Friday, April 17, 2015

Cassette Review: HOT DATE "BURNS ON CONTINUUM"


[$7 // Edition of 100 // https://hotdatenoise.bandcamp.com/album/burns-on-continuum]

As this is the second release from HOT DATE and also the second cassette from HOT DATE I feel I've grown spoiled with cassettes for a little while so it needs to be repeated now that I truly do adore those who choose to release all of their music on cassette.    Some artists will release one cassette just for the novelty of it but the fact that there are artists out there who continue to put their music out on cassette just makes me happy because I feel like it gives my cassette lifestyle more validity somehow.

"BURNS ON CONTINUUM" begins with static whirrs which go into some rapid fire frequency changes.    There is a ringing and this just has an overall feel of an instrumental "In Utero".     Progressions build and images run wild in my head of there being a ghost in the machine.    Space lasers are fired.   There is a hollow mechanism.    It's screechy, yet squealy, somehow like a record scratching.    Reduced to submarine sonar it then turns to the whirrs of a theremin which always lead me back to Dr. Sheldon Cooper.  (Is there a famous theremin player I could begin to reference instead?)

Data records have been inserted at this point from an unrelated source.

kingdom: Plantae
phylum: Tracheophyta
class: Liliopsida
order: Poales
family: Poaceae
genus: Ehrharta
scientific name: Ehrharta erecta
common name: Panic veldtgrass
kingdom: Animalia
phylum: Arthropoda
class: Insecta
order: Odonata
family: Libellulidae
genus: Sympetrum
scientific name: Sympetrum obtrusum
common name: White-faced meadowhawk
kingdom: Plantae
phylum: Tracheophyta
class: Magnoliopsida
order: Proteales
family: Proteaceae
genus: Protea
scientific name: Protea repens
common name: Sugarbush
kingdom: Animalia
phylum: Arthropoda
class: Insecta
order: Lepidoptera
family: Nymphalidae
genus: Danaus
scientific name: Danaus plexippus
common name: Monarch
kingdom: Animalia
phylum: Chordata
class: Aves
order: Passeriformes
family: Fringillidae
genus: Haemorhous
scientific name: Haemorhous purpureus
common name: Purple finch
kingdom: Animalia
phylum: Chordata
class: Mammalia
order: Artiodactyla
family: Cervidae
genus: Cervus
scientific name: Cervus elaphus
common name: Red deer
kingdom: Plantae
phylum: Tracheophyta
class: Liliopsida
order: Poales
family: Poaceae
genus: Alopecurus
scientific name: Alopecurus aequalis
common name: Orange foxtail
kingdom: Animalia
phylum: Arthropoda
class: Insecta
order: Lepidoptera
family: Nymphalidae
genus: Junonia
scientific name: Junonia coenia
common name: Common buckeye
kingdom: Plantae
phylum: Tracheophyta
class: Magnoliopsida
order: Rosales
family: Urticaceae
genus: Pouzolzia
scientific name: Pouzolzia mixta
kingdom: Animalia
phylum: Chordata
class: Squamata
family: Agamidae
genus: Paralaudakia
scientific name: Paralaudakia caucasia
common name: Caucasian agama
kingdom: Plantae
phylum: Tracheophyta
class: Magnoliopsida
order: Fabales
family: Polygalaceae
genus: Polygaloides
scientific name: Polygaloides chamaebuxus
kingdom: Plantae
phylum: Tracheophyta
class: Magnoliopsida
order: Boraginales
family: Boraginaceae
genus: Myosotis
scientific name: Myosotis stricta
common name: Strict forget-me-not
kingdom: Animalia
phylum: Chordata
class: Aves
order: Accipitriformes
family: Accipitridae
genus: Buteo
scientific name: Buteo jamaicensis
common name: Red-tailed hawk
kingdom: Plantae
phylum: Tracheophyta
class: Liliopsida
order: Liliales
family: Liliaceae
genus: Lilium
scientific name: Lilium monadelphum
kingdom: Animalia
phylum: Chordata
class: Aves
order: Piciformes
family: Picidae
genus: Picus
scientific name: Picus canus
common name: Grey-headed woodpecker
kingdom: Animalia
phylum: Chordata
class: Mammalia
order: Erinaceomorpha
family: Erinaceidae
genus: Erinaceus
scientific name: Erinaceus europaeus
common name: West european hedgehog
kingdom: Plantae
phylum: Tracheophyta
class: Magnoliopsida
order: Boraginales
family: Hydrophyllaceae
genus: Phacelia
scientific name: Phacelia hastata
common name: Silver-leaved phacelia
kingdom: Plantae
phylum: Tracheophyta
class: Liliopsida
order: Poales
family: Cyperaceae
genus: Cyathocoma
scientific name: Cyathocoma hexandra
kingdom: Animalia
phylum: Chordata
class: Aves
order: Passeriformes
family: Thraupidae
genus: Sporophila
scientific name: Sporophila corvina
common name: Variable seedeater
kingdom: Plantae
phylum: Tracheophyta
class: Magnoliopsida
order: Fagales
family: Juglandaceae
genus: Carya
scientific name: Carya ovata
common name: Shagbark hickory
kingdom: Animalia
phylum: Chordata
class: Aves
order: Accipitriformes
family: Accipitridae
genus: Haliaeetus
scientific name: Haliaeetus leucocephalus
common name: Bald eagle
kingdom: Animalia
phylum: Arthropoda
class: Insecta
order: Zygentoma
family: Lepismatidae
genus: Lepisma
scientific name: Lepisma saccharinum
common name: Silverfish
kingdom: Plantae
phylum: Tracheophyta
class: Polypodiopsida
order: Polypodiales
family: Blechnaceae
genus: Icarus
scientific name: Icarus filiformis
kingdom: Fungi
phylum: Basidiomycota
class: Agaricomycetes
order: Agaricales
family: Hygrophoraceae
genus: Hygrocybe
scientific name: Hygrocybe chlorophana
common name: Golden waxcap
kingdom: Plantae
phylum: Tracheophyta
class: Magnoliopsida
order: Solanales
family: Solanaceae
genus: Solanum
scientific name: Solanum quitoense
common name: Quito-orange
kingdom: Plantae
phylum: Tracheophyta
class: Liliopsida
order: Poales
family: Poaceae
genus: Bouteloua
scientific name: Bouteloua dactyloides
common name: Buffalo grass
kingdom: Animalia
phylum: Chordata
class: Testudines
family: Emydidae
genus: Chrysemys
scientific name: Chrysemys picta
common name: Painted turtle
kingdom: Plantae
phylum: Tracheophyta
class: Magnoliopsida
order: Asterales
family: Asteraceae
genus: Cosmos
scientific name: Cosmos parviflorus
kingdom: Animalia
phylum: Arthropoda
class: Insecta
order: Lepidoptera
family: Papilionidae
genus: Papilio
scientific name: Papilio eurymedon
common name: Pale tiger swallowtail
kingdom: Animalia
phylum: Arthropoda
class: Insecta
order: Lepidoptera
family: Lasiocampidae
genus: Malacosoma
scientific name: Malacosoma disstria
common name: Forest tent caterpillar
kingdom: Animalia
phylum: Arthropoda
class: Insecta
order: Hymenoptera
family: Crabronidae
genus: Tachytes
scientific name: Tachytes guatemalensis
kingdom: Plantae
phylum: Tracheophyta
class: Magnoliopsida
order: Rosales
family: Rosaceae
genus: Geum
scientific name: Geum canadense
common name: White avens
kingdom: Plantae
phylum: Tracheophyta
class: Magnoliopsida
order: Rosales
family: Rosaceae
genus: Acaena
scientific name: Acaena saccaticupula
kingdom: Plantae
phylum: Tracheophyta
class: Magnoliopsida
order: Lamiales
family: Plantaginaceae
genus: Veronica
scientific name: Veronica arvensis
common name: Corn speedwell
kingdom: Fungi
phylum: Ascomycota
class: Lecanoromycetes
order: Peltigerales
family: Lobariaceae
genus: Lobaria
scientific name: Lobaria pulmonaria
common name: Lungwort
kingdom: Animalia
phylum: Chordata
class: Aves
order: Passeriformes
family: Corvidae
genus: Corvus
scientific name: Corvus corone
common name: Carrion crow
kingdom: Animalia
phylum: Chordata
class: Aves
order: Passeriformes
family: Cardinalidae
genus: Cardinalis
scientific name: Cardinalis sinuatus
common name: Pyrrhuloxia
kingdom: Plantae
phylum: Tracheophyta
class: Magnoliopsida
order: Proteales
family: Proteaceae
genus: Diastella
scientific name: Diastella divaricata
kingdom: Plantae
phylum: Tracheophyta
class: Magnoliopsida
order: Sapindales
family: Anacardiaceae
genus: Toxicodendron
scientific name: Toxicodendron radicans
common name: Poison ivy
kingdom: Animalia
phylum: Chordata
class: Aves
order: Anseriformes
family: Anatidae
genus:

What can only be described as pinball glitch becomes Transformers whirls and then these noises come out in what I can only call modem-core because it sounds like old internet in that way.   On the whole though, this particular part of the piece reminds me of something from the movie "Pulse" (Which if you've never seen, you should watch the original version of-- the one that the one Veronica Mars was in is based upon) if only because I feel as if something is trapped inside the technology and is coming through to kill us all.   (It's one of my ideas of how the world will end, only increasing as we become more dependent on technology)

Side B opens with that ever present static which is filled with bees buzzing and then it goes into a wind tunnel with slipping string shots.    There are harmonies within and it even sounds at some point as if someone is whistling.    What appears to be Transformers at first later proves to be closer to C3PO and then there is a ripping static.   Again I am fooled or just hearing two sounds at once as it appears as if a big bell is ringing (I like to call it the Liberty Bell for whatever reason) but I also do hear the sound of cars honking as if stuck in traffic.

This is just chaos now.   There are "Law & Order" tones and a bug zapper accordion (It's a thing!) and then as it calms down into more of your standard tones it comes back with churches going into storms.     It ends with a harsh modem sound, which somehow does not remind me as much of what happened on Side A as you might think.    Though my idea of the churches being in the storms could go with the idea of the Liberty Bell because it could have been a church bell.  (I've never actually heard the Liberty Rell ring, and always think of it as being "for display only", and yet I live within earshot of churches that go off every hour.   Strange how I would make that distinction, no?)

Perhaps one of the biggest accomplishments in "BURNS ON CONTINUUM" is that it remains impressive the entire way through and just manages to engage you the entire time.   Other artists who may have similar sounds might tend to take little breaks- lulls in their set- and I don't have a problem with that, but this cassette by HOT DATE just does not leave any room for breathing.    You never really knew you could ask for more until you got it.